- [WHAT THE EXERCISE ASKS] Exclude the images and repeat all remaining entries exactly.

- [GIVEN INFORMATION]
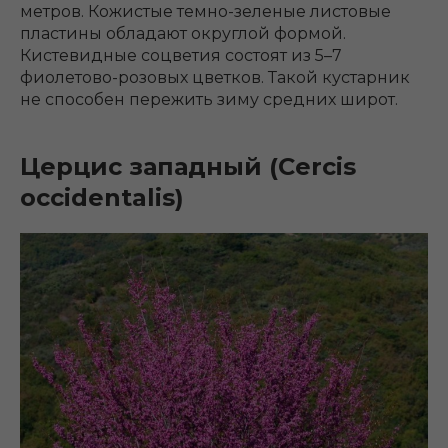
метров. Кожистые темно-зеленые листовые
пластины обладают округлой формой.
Кистевидные соцветия состоят из 5–7
фиолетово-розовых цветков. Такой кустарник
не способен пережить зиму средних широт.
Церцис западный (Cercis
occidentalis)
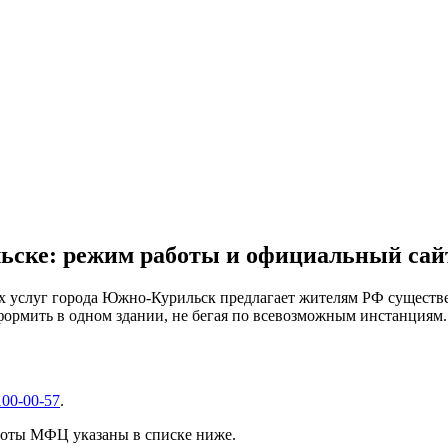
ске: режим работы и официальный сай
услуг города Южно-Курильск предлагает жителям РФ существен
ормить в одном здании, не бегая по всевозможным инстанциям.
100-00-57
.
боты МФЦ указаны в списке ниже.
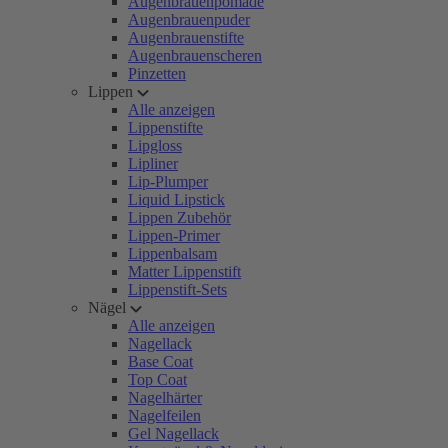
Augenbrauenpomade
Augenbrauenpuder
Augenbrauenstifte
Augenbrauenscheren
Pinzetten
Lippen
Alle anzeigen
Lippenstifte
Lipgloss
Lipliner
Lip-Plumper
Liquid Lipstick
Lippen Zubehör
Lippen-Primer
Lippenbalsam
Matter Lippenstift
Lippenstift-Sets
Nägel
Alle anzeigen
Nagellack
Base Coat
Top Coat
Nagelhärter
Nagelfeilen
Gel Nagellack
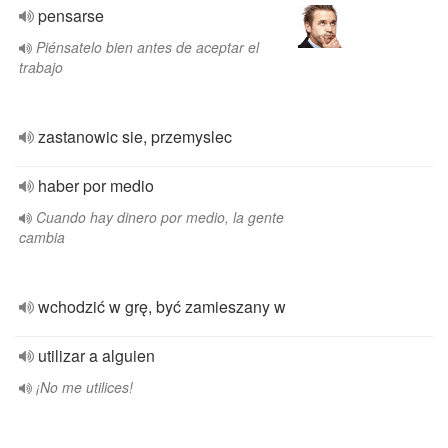
pensarse
Piénsatelo bien antes de aceptar el
trabajo
zastanowic sie, przemyslec
haber por medio
Cuando hay dinero por medio, la gente
cambia
wchodzić w grę, być zamieszany w
utilizar a alguien
¡No me utilices!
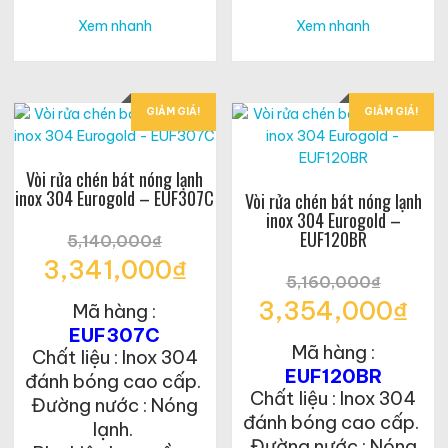
Xem nhanh
Xem nhanh
GIẢM GIÁ!
GIẢM GIÁ!
Vòi rửa chén bát nóng lạnh
inox 304 Eurogold – EUF307C
Vòi rửa chén bát nóng lạnh
inox 304 Eurogold –
EUF120BR
5,140,000
₫
Giá
3,341,000
₫
gốc
5,160,000
₫
Giá
là:
Giá
3,354,000
₫
Mã hàng :
hiện
5,140,000₫.
gốc
tại
EUF307C
Giá
là:
là:
Mã hàng :
hiện
Chất liệu : Inox 304
5,160,000₫.
3,341,000₫.
tại
EUF120BR
đánh bóng cao cấp.
là:
Chất liệu : Inox 304
Đường nước : Nóng
3,354,000₫.
đánh bóng cao cấp.
lạnh.
Đường nước : Nóng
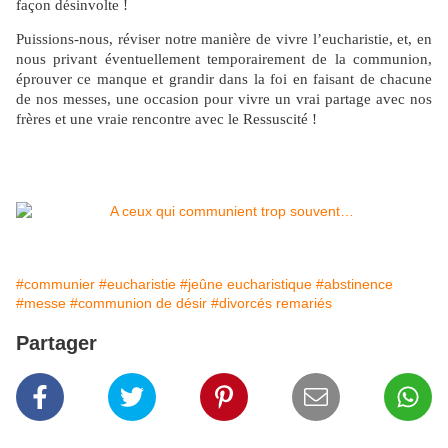
façon désinvolte !
Puissions-nous, réviser notre manière de vivre l’eucharistie, et, en
nous privant éventuellement temporairement de la communion,
éprouver ce manque et grandir dans la foi en faisant de chacune
de nos messes, une occasion pour vivre un vrai partage avec nos
frères et une vraie rencontre avec le Ressuscité !
#communier
#eucharistie
#jeûne eucharistique
#abstinence
#messe
#communion de désir
#divorcés remariés
Partager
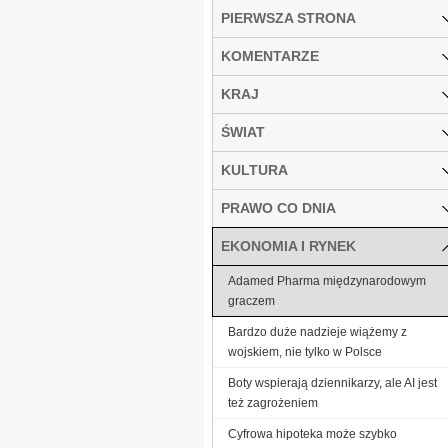
PIERWSZA STRONA
KOMENTARZE
KRAJ
ŚWIAT
KULTURA
PRAWO CO DNIA
EKONOMIA I RYNEK
Adamed Pharma międzynarodowym
graczem
Bardzo duże nadzieje wiążemy z
wojskiem, nie tylko w Polsce
Boty wspierają dziennikarzy, ale AI jest
też zagrożeniem
Cyfrowa hipoteka może szybko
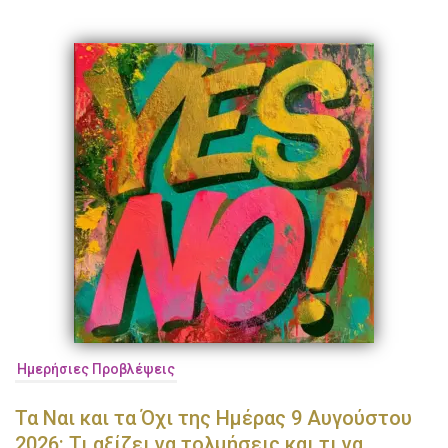
Ημερήσιες Προβλέψεις
Τα Ναι και τα Όχι της Ημέρας 9 Αυγούστου
2026: Τι αξίζει να τολμήσεις και τι να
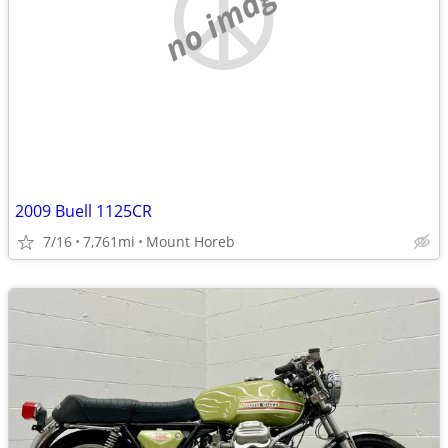
no image
2009 Buell 1125CR
7/16
7,761mi
Mount Horeb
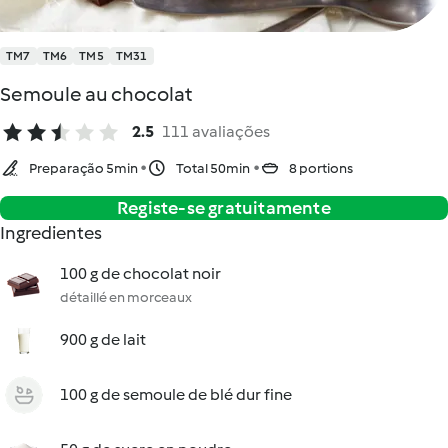
TM7
TM6
TM5
TM31
Semoule au chocolat
2.5
111 avaliações
Preparação 5min
Total 50min
8 portions
Registe-se gratuitamente
Ingredientes
100 g de chocolat noir
détaillé en morceaux
900 g de lait
100 g de semoule de blé dur fine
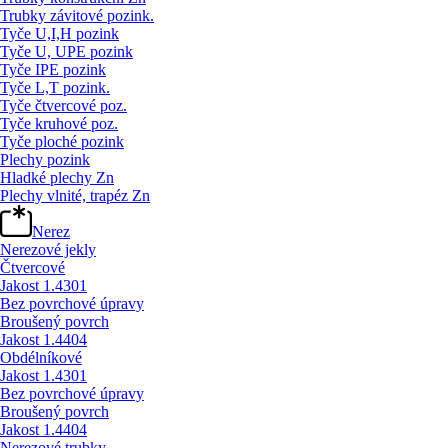
Trubky závitové pozink.
Tyče U,I,H pozink
Tyče U, UPE pozink
Tyče IPE pozink
Tyče L,T pozink.
Tyče čtvercové poz.
Tyče kruhové poz.
Tyče ploché pozink
Plechy pozink
Hladké plechy Zn
Plechy vlnité, trapéz Zn
Nerez
Nerezové jekly
Čtvercové
Jakost 1.4301
Bez povrchové úpravy
Broušený povrch
Jakost 1.4404
Obdélníkové
Jakost 1.4301
Bez povrchové úpravy
Broušený povrch
Jakost 1.4404
Nerezové trubky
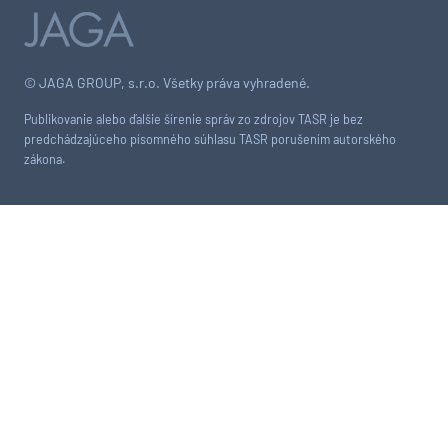
© JAGA GROUP, s.r.o. Všetky práva vyhradené.
Publikovanie alebo ďalšie šírenie správ zo zdrojov TASR je bez
predchádzajúceho písomného súhlasu TASR porušením autorského
zákona.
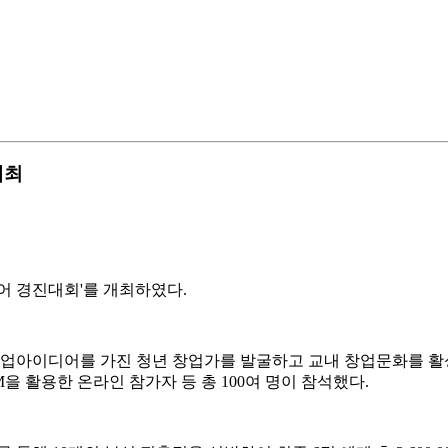
개최
디어 경진대회'를 개최하였다.
아이디어를 가진 청년 창업가를 발굴하고 교내 창업문화를 활성화하
 활용한 온라인 참가자 등 총 100여 명이 참석했다.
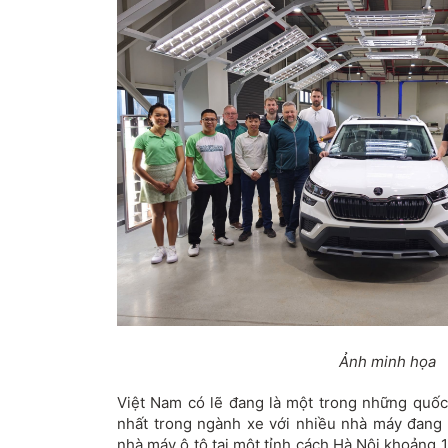
Ảnh minh họa
Việt Nam có lẽ đang là một trong những quố
nhất trong ngành xe với nhiều nhà máy đang đ
nhà máy ô tô tại một tỉnh cách Hà Nội khoảng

- [YOUR RESPONSE]
метров. Кожистые темно-зеленые листовые
пластины обладают округлой формой.
Кистевидные соцветия состоят из 5–7
фиолетово-розовых цветков. Такой кустарник
не способен пережить зиму средних широт.
Церцис западный (Cercis
occidentalis)
ске: режим работы и официальный сай
услуг города Южно-Курильск предлагает жителям РФ существен
ормить в одном здании, не бегая по всевозможным инстанциям.
100-00-57
.
боты МФЦ указаны в списке ниже.
Augenbrauenpomade
Augenbrauenpuder
Augenbrauenstifte
Augenbrauenscheren
Pinzetten
Lippen
Alle anzeigen
Lippenstifte
Lipgloss
Lipliner
Lip-Plumper
Liquid Lipstick
Lippen Zubehör
Lippen-Primer
Lippenbalsam
Matter Lippenstift
Lippenstift-Sets
Nägel
Alle anzeigen
Nagellack
Base Coat
Top Coat
Nagelhärter
Nagelfeilen
Gel Nagellack
pensarse
Piénsatelo bien antes de aceptar el
trabajo
zastanowic sie, przemyslec
haber por medio
Cuando hay dinero por medio, la gente
cambia
wchodzić w grę, być zamieszany w
utilizar a alguien
¡No me utilices!
Xem nhanh
Xem nhanh
GIẢM GIÁ!
GIẢM GIÁ!
Vòi rửa chén bát nóng lạnh
inox 304 Eurogold – EUF307C
Vòi rửa chén bát nóng lạnh
inox 304 Eurogold –
EUF120BR
5,140,000
₫
Giá
3,341,000
₫
gốc
5,160,000
₫
Giá
là:
Giá
3,354,000
₫
Mã hàng :
hiện
5,140,000₫.
gốc
tại
EUF307C
Giá
là:
là:
Mã hàng :
hiện
Chất liệu : Inox 304
5,160,000₫.
3,341,000₫.
tại
EUF120BR
đánh bóng cao cấp.
là:
Chất liệu : Inox 304
Đường nước : Nóng
3,354,000₫.
đánh bóng cao cấp.
lạnh.
Đường nước : Nóng
façon désinvolte !
Puissions-nous, réviser notre manière de vivre l’eucharistie, et, en
nous privant éventuellement temporairement de la communion,
éprouver ce manque et grandir dans la foi en faisant de chacune
de nos messes, une occasion pour vivre un vrai partage avec nos
frères et une vraie rencontre avec le Ressuscité !
#communier
#eucharistie
#jeûne eucharistique
#abstinence
#messe
#communion de désir
#divorcés remariés
Partager
PIERWSZA STRONA
KOMENTARZE
KRAJ
ŚWIAT
KULTURA
PRAWO CO DNIA
EKONOMIA I RYNEK
Adamed Pharma międzynarodowym
graczem
Bardzo duże nadzieje wiążemy z
wojskiem, nie tylko w Polsce
Boty wspierają dziennikarzy, ale AI jest
też zagrożeniem
Cyfrowa hipoteka może szybko
Ημερήσιες Προβλέψεις
Τα Ναι και τα Όχι της Ημέρας 9 Αυγούστου
2026: Τι αξίζει να τολμήσεις και τι να
no image
2009 Buell 1125CR
7/16
7,761mi
Mount Horeb
TM7
TM6
TM5
TM31
Semoule au chocolat
2.5
111 avaliações
Preparação 5min
Total 50min
8 portions
Registe-se gratuitamente
Ingredientes
100 g de chocolat noir
détaillé en morceaux
900 g de lait
100 g de semoule de blé dur fine
Trubky závitové pozink.
Tyče U,I,H pozink
Tyče U, UPE pozink
Tyče IPE pozink
Tyče L,T pozink.
Tyče čtvercové poz.
Tyče kruhové poz.
Tyče ploché pozink
Plechy pozink
Hladké plechy Zn
Plechy vlnité, trapéz Zn
Nerez
Nerezové jekly
Čtvercové
Jakost 1.4301
Bez povrchové úpravy
Broušený povrch
Jakost 1.4404
Obdélníkové
Jakost 1.4301
Bez povrchové úpravy
Broušený povrch
Jakost 1.4404
Nerezové trubky
© JAGA GROUP, s.r.o. Všetky práva vyhradené.
Publikovanie alebo ďalšie šírenie správ zo zdrojov TASR je bez
predchádzajúceho písomného súhlasu TASR porušením autorského
zákona.
개최
디어 경진대회'를 개최하였다.
아이디어를 가진 청년 창업가를 발굴하고 교내 창업문화를 활성화하
 활용한 온라인 참가자 등 총 100여 명이 참석했다.
Ảnh minh họa
Việt Nam có lẽ đang là một trong những quố
nhất trong ngành xe với nhiều nhà máy đang đ
nhà máy ô tô tại một tỉnh cách Hà Nội khoảng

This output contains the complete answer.